## [DESCRIPTION OF THE TASK]
When you reach the line containing "An awesome list", repeat it and every line after it exactly, stopping only at the end of the listing.

## [LISTED ENTRIES]
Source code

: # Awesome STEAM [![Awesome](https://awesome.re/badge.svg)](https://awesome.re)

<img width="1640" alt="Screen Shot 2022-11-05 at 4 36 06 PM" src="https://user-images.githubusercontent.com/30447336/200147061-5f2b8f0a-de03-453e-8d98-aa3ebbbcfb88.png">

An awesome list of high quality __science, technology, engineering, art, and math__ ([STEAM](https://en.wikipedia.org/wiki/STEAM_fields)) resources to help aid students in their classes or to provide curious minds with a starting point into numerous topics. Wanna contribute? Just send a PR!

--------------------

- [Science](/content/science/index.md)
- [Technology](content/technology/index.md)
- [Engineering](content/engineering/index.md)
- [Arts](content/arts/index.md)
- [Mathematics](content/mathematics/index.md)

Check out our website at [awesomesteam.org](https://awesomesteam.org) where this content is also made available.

## [RESPONSE AREA]
An awesome list of high quality __science, technology, engineering, art, and math__ ([STEAM](https://en.wikipedia.org/wiki/STEAM_fields)) resources to help aid students in their classes or to provide curious minds with a starting point into numerous topics. Wanna contribute? Just send a PR!

--------------------

- [Science](/content/science/index.md)
- [Technology](content/technology/index.md)
- [Engineering](content/engineering/index.md)
- [Arts](content/arts/index.md)
- [Mathematics](content/mathematics/index.md)

Check out our website at [awesomesteam.org](https://awesomesteam.org) where this content is also made available.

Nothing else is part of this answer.